Gen. iii. 15. "And I will put enmity between thee and the woman, and between thy seed and her seed; it shall bruise thy head, and thou shalt bruise his heel."1

Gen. xii. 3. "And in thy seed shall all families of the earth be blessed." See also Gen. xxii. 18, Gal. iii. 8, Acts iii. 25.2 Ps. ciii. 9. "He will not alway be chiding: neither keepeth He His anger for ever." See the Psalms passim, and Mic. vii. 18. "He retaineth not His anger for ever, because He delighteth in mercy."

1 "How could this be so, if Satan triumphed by gaining millions to be his slaves?
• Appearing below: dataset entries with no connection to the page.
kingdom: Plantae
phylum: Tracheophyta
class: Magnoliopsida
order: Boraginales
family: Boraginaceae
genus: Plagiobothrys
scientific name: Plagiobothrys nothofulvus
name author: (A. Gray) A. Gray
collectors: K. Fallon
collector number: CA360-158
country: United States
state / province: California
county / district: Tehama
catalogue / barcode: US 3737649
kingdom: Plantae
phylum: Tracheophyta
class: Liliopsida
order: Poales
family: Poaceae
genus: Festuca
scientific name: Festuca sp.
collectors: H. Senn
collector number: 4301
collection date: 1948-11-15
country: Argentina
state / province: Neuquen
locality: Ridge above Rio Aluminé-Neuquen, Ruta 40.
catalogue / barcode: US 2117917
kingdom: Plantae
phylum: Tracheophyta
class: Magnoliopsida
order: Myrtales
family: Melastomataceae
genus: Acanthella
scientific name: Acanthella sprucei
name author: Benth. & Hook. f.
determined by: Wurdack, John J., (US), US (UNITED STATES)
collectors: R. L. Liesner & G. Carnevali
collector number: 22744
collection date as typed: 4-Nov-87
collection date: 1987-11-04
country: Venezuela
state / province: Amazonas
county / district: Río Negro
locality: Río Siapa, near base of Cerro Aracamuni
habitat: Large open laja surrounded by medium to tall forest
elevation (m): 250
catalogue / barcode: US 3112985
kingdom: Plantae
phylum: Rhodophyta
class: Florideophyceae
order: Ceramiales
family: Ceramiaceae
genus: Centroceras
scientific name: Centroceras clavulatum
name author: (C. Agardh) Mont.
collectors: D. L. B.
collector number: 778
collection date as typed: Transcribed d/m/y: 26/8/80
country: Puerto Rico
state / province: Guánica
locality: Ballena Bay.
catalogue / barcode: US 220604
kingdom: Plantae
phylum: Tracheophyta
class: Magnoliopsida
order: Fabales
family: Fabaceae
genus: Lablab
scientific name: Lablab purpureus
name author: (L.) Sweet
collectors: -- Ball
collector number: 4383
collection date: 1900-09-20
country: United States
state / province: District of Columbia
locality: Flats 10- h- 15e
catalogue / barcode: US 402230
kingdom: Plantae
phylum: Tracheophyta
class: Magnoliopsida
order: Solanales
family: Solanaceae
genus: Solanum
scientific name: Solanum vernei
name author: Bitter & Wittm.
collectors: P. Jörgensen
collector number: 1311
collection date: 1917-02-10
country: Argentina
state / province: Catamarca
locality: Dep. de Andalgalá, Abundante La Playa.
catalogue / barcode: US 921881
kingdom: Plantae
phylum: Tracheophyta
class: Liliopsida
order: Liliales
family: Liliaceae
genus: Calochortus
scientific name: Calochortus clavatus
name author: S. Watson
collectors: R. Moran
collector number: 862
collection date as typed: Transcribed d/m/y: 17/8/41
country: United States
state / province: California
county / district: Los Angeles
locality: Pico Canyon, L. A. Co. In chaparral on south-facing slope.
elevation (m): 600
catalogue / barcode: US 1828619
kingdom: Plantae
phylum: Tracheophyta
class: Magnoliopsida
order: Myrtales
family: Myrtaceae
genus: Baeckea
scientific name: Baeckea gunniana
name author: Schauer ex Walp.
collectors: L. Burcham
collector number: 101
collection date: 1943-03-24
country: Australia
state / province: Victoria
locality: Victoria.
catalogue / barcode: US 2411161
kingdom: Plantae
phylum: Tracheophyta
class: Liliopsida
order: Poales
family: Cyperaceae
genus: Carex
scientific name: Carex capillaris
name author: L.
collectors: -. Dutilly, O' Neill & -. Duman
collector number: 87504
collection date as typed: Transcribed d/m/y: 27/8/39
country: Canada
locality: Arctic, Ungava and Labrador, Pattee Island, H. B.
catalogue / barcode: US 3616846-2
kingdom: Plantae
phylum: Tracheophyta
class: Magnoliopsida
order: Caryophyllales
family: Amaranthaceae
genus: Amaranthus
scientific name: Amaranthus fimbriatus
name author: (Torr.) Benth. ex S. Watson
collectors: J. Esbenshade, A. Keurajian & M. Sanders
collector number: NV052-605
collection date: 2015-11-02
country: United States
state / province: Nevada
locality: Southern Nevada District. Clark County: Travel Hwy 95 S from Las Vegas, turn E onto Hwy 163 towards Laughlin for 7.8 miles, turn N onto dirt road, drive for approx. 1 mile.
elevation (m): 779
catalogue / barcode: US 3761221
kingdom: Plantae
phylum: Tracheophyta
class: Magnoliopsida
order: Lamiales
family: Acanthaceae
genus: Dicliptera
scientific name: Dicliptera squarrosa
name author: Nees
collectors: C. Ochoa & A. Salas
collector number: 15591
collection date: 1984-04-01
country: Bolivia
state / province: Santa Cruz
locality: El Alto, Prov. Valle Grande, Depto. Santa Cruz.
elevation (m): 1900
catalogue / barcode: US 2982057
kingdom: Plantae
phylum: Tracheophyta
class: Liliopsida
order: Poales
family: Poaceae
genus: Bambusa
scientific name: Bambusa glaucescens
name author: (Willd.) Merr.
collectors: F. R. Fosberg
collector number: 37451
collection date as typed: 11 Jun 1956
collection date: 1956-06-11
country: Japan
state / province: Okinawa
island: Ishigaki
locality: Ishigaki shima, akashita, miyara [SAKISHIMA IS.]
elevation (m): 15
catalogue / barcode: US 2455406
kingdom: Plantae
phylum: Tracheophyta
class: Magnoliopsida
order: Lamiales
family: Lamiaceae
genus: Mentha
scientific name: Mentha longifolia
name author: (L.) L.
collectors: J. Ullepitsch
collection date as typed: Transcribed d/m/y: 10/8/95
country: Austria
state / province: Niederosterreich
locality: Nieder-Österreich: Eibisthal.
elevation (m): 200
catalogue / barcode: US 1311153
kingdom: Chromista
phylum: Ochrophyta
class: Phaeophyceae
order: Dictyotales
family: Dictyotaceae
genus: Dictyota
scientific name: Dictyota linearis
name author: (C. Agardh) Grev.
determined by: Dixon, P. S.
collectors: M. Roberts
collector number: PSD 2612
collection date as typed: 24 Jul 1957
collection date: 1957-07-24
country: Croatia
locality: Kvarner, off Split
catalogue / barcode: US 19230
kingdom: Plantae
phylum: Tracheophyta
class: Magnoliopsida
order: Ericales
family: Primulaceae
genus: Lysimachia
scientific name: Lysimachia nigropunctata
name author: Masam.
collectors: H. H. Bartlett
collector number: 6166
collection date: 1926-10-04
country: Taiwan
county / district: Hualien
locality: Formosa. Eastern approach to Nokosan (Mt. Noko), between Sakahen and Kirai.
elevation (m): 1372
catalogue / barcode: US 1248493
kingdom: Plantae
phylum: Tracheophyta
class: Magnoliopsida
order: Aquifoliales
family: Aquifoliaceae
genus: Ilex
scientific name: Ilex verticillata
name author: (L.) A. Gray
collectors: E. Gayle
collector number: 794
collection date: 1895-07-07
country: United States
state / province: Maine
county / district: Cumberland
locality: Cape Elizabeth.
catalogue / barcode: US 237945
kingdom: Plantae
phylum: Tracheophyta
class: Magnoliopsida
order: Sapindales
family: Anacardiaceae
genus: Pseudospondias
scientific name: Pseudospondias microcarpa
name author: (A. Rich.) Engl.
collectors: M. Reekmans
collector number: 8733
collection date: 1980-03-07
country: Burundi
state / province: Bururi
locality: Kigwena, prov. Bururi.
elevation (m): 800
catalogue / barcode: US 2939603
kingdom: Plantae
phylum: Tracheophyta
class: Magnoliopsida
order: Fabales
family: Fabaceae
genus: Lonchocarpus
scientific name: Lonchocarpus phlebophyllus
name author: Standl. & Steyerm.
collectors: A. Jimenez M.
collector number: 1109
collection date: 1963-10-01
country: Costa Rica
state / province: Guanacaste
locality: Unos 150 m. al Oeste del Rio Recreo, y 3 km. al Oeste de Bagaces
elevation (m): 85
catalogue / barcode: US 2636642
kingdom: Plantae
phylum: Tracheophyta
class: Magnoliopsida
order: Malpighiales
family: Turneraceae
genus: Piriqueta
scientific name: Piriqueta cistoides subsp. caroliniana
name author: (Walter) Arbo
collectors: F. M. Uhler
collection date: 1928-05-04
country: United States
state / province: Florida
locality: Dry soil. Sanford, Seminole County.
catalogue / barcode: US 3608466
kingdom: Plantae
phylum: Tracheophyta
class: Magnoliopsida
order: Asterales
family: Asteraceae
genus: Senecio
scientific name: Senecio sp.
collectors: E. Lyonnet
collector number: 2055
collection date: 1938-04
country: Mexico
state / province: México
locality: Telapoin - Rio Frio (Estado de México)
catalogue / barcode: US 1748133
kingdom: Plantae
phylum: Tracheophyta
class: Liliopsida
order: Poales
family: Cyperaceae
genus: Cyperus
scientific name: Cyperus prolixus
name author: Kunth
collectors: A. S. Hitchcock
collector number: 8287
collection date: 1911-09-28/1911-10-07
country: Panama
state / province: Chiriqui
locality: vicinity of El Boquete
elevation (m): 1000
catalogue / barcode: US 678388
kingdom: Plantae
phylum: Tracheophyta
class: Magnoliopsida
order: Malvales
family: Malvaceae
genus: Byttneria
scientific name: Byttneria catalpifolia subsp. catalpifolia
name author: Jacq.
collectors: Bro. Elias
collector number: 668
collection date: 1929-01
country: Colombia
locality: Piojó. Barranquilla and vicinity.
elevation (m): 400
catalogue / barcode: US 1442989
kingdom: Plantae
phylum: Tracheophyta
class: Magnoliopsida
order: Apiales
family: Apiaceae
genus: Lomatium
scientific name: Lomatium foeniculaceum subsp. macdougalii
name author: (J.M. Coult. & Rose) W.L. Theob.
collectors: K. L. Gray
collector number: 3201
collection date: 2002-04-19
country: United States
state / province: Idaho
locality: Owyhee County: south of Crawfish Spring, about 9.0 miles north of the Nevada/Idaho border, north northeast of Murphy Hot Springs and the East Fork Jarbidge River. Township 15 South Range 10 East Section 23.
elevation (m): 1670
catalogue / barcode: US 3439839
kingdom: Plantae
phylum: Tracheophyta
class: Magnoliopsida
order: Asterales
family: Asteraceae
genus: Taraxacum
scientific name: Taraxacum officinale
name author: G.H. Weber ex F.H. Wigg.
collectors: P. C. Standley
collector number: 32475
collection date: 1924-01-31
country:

In this case could it be said, as in Is. liii. 13, 'He shall see of the travail of his soul and be satisfied, for he shall bear their iniquities'?" Dr. Chauncey, The Mystery hid from all ages, or the Salvation of all Men.— 1784.

2 Yet Du Moulin (Reflections on the Number of the Elect, 1622) affirms that not one in a million from Adam downwards shall be saved.